Those outside of the Obama campaign, like Frum, assume that Team Obama is extraordinarily skilled at organizing young people.  They’re dead wrong. Obama may be reaching young voters but his is a marketing campaign. What’s needed is an outreach campaign to already organized collectives of young people. There is a difference.

Obama’s message of change is indeed attractive to young voters who have been waiting for their generation’s Freedom Rides. But a concerted effort to tap into the countless youth activists who have been organizing since 2004 would give Obama a solid base and not simply the loose confederate of individuals that he has now–and that will fall apart after the election.

Politically organized bodies of youth do exist. The Hip Hop Congress has over 80 chapters around the country and the League of Young Voters daily organizes youth in states like Wisconsin, New Hampshire, Pennsylvania and Nevada. These organizations reach young people where they are and prior to this election season, were already making electoral politics sexy for them.

By default–and for now–Barack Obama‘s campaign has been the beneficiary of these groups’ grassroots efforts.

Over the last two months, I’ve been traveling across the country with youth organizers on a 10-city townhall meeting tour, discussing what young people should expect to get out of participating in the upcoming election.

During our visits to places like Boston, Hartford, San Francisco, San Luis Obispo, Fairfield and Bethlehem, I conducted informal polls of well-known and respected twenty-and-thirty-something activists. I made an intriguing discovery.

Of those organization’s leaders with the most significant national following, guess how many Team Obama had contacted?
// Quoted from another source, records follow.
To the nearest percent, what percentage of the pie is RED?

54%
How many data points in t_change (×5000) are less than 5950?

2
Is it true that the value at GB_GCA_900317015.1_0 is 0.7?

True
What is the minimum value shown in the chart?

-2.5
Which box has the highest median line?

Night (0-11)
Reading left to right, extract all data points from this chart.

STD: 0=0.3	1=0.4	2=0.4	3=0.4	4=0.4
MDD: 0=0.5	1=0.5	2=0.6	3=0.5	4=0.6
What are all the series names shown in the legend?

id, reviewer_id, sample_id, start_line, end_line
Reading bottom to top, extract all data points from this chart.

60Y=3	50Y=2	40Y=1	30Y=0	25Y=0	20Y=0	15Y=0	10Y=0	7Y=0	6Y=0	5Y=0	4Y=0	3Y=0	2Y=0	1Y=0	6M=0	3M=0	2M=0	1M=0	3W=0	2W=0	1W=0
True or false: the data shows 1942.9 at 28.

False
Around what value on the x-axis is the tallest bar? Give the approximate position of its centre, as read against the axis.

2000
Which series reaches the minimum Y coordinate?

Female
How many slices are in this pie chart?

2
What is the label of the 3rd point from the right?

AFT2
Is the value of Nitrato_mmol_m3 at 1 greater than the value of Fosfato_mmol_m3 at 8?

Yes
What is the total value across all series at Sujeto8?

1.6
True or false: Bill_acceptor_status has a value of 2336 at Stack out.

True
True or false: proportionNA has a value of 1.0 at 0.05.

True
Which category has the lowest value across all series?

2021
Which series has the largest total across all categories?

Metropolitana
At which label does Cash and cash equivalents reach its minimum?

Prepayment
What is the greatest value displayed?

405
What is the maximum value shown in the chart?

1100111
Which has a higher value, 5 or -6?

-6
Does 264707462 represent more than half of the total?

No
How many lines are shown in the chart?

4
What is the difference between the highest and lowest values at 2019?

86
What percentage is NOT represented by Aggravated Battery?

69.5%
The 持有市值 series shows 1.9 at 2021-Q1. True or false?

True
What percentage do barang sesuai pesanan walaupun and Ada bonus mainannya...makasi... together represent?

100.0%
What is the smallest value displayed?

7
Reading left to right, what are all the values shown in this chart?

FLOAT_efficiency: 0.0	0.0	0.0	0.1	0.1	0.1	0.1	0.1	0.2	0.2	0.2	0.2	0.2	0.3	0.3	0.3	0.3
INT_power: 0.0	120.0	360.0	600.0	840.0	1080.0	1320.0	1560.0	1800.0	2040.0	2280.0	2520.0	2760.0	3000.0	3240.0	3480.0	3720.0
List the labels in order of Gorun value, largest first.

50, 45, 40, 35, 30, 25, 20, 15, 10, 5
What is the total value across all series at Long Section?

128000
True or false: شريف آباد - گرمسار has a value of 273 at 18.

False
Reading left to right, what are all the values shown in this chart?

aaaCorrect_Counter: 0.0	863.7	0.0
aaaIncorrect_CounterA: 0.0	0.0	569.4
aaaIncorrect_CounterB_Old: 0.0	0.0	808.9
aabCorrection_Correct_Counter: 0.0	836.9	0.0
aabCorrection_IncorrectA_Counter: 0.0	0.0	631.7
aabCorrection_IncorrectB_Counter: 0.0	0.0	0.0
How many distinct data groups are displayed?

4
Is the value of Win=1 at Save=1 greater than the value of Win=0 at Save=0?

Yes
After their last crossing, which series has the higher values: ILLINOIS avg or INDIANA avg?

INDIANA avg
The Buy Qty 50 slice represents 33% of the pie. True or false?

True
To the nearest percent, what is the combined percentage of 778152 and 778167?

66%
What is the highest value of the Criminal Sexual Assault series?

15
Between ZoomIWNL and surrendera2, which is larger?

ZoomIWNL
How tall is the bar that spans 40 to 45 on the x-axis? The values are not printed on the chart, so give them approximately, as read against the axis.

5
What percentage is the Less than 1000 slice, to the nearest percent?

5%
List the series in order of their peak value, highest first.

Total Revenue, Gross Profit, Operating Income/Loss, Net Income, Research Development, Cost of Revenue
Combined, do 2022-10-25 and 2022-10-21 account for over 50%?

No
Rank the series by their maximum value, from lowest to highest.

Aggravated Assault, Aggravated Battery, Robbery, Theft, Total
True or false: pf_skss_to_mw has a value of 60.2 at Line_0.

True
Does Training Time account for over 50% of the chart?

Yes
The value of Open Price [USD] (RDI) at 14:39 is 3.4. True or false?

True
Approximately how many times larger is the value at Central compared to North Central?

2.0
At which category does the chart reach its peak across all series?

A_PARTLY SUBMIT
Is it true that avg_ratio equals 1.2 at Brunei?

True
None.

It’s a mistake for Obama to cruise on the assumption that young voters will neither cross over to Hillary Clinton nor Republicans.

Obama’s opposition would be wise to consider the following.

• Put a firm offer on the table for young voters that you can realistically deliver (be it reduced student loan debt, working class jobs, sharing the burden of the Iraq war, or a strategy to lower gas prices).

• Tap young leaders with a following for significant decision-making positions in your campaign and beyond.

• Start an ongoing dialogue that will last through the election and that builds an accountable relationship between the White House and youth.

A substantive move in any of these directions will yield what Clinton and John McCain have been praying for: the occasion to finally see the fear of impending defeat in Obama’s eyes.